### Text for analysis ###
Friday, December 31, 2010

MY highschool edition, Moby-Dick

Moby-Dick1964, fall, back seat of a maroon Buick Electra, head down, eyes shut, sat a young boy. His parents were following a hundred years of Yankee tradition by taking the boy to private school for four years of schooling.

The school, Tabor Academy, was going to be four years of fun, growing up, sailing, smoking, and drinking! only as a lad of 14 could do, away from parents...

This is the high school copy I bought for the English Lit class that I took, paid $1.05 for a brand new copy, as I write this, I have no recollection of the teacher, the class, or of reading any of the book...

In the post about the Japanese Edition, I relate the circumstances about how and when I actually read this book.

I have repeatedly gone back to this book to re read all or parts of the novel. There are, however, no notes, and no underlinings. That is something I have yet to do. I know all of my favorite passages, where they are and why I like them...

On the inside back cover, there is a rudimentary chart of my family tree, as some time, I wrote that, for what purpose I dont remember...

Next post: An academic gem!

1984 Bantam Classic, Moby-Dick

Moby-Dick
A humble gift, with meaning beyond the written word.

Over the years friends and friends of friends, have heard about my obsession, and occasionally they have dropped by and given me their copies of the novel.

Here is the 1984 Bantam Classic, clearly, well read dirt on the edge from fingers, folds on the pages where the reader stopped to rest....

How could a IPAD had that kind of intimacy? oh well...

Zach Cohen gave me this book one day... Zach is a wonderful guitarist and the son of my good long term friend, Lee Cohen.

Zach, mid 20's, read this book in high school, and as he gave it to me, he said: "I didn't like the type, it was hard to read, someone showed me the Norton edition and that was much better, wish I had read that."


Next up: My high school edition, the book that launched an obsession.

Thursday, December 30, 2010

x-library 1922 Oxford, Moby-Dick

Moby-Dick#14 in the collection is a wonderful x-library Oxford edition from "The World's Classics", 1922 reprint.
### Source material ###
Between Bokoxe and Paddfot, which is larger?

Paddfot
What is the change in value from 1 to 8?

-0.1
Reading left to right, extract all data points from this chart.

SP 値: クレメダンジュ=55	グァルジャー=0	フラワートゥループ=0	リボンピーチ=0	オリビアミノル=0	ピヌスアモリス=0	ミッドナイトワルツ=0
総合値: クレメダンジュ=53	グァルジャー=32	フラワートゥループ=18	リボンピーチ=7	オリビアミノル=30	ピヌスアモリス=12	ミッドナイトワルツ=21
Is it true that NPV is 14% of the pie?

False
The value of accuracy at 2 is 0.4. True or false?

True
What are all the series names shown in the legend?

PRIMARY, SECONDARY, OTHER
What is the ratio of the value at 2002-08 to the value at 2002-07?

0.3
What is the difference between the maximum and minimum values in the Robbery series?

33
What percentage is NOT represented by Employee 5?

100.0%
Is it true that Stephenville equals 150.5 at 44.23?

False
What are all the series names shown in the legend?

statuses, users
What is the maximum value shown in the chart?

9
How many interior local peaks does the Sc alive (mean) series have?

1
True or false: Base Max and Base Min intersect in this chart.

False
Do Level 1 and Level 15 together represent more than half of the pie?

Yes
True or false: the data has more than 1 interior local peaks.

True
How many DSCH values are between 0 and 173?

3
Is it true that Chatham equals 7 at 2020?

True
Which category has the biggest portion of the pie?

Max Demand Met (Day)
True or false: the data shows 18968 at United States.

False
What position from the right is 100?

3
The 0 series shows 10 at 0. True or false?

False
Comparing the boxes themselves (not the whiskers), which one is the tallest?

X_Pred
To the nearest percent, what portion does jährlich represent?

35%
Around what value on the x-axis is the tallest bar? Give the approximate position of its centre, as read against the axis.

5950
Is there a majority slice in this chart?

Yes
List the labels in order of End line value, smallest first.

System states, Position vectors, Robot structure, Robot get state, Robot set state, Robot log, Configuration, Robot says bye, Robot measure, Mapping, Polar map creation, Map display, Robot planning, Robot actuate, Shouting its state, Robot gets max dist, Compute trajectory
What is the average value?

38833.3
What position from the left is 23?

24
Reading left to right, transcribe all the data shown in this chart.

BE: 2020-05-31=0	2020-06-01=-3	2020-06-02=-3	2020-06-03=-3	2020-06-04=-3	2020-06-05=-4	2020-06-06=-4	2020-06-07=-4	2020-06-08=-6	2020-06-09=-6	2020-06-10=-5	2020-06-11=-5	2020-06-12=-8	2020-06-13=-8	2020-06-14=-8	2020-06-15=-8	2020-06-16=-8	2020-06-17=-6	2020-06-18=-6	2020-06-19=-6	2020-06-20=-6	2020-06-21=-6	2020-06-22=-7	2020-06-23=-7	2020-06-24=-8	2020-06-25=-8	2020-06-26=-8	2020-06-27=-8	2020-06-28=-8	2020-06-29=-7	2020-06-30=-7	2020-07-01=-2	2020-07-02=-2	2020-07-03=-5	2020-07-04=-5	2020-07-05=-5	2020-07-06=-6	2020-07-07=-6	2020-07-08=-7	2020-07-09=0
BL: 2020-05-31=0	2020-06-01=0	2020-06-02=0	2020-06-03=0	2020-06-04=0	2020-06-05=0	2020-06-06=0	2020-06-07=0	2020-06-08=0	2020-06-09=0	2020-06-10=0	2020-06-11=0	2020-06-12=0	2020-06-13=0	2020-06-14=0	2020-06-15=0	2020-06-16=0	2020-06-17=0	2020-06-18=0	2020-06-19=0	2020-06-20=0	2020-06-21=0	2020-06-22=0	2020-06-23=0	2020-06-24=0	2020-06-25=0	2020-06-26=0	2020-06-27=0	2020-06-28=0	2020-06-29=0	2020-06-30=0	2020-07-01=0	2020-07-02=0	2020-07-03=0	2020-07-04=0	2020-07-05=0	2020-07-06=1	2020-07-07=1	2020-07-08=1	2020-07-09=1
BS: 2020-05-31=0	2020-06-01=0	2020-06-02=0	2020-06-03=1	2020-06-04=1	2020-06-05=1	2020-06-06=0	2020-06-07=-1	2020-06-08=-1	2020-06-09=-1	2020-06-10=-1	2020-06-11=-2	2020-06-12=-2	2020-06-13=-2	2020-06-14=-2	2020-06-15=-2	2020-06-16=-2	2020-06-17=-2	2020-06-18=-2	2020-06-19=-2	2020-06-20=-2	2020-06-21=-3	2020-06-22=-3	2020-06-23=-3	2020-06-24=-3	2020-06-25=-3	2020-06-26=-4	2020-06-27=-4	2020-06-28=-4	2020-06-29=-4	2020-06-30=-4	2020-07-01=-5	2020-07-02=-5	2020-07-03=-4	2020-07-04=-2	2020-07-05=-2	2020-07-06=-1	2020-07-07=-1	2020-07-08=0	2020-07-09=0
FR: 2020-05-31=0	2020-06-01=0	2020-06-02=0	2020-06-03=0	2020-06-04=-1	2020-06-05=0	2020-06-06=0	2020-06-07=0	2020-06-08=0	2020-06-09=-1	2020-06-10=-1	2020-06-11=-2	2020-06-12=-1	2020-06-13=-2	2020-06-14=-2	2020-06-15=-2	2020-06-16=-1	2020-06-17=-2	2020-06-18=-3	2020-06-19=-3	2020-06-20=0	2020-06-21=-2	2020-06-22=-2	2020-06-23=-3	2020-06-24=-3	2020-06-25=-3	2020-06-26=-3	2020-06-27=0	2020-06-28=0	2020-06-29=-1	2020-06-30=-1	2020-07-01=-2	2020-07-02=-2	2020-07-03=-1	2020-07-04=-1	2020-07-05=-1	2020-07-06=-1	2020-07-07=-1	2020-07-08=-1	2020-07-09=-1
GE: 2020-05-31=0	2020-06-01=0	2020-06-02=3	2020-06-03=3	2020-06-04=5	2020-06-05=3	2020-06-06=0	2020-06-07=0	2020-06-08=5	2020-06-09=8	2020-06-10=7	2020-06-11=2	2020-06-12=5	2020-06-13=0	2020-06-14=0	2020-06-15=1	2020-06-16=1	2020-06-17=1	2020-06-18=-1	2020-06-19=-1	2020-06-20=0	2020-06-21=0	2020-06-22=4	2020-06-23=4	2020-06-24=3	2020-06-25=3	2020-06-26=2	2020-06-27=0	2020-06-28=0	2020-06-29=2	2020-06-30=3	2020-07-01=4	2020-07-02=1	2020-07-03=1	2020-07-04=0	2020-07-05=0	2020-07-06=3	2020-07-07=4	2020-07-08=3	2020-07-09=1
###
Exercises
1 - In the text about copies of Moby-Dick, how much did the writer pay for the high school copy?
2 - Continue the text about copies of Moby-Dick, picking up after its final sentence.
The lines are not needed for this work.

Expected responses
1 - $1.05, for a brand new copy.

2 -
Its a Michigan Library, rebound, beaten up, underlined and well read. This is the kind of thing that no KINDLE could ever duplicate....

On the inside cover someone sometime wrote the following:

Moby Dick an encyclopedia of whaling information bogs down in its morass of data. Incidental tales are interlaced with factual material. However the chase of the white whale by Captain Ahab in the Pequod with its symbolic and ... crew can be pieced together into an exciting tale. The last three days of the chase are the most exciting in the story and might well be read. No youngster who has ever seen a ship will forget the sinking Pequod with a hawk fluttering vainly in the streaming flag on its mainmast as its sails to Davy Jones Locker.

While I transcribed this I needed to review the last pages to understand the reference to the hawk, and immediately I wanted to sit in my reading chair, cup of tea, cigar and read this book...

1995 Italian Language Edition, Moby-Dick

Moby-DickIn 2003 on Ebay I aquired this edition, #65 in the collection (the collection number is meaningless) and no record has survive of how much I paid for it or from whence it came.

The book is a 1995 printing and on the back cover the price is listed as Lire 17.600 nicely predating the EURO.

I thought it was a bit thin, but what the heck for all I know Italian could be a very precise language so less words are needed. But later I noted the line on the title page: Riduzione e traduzione di Giorgio Bertone. Traduzione could mean translated but what is Riduzione? It seems that means reduced so: drat this is an abridged copy.

This collection is to have no abridged copies, that is my rule, hard and fast... except any book given to me by my soon to be daughter in law, Sasha, she has given me the comic editions and uber abridged editions from her childhood, and those I cherish...

Oh well, so much for hard and fast rules....

So who is Giorgio Bertone? Check here for other books he wrote.